*** Block opens ***

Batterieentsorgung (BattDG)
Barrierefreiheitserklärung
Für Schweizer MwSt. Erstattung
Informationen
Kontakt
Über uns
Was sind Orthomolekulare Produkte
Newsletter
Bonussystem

*** Block closes ***

* AIM OF THE EXERCISE *
Copy all the data. Match it exactly.

* ANSWER TO THE PROBLEM *
Batterieentsorgung (BattDG)
Barrierefreiheitserklärung
Für Schweizer MwSt. Erstattung
Informationen
Kontakt
Über uns
Was sind Orthomolekulare Produkte
Newsletter
Bonussystem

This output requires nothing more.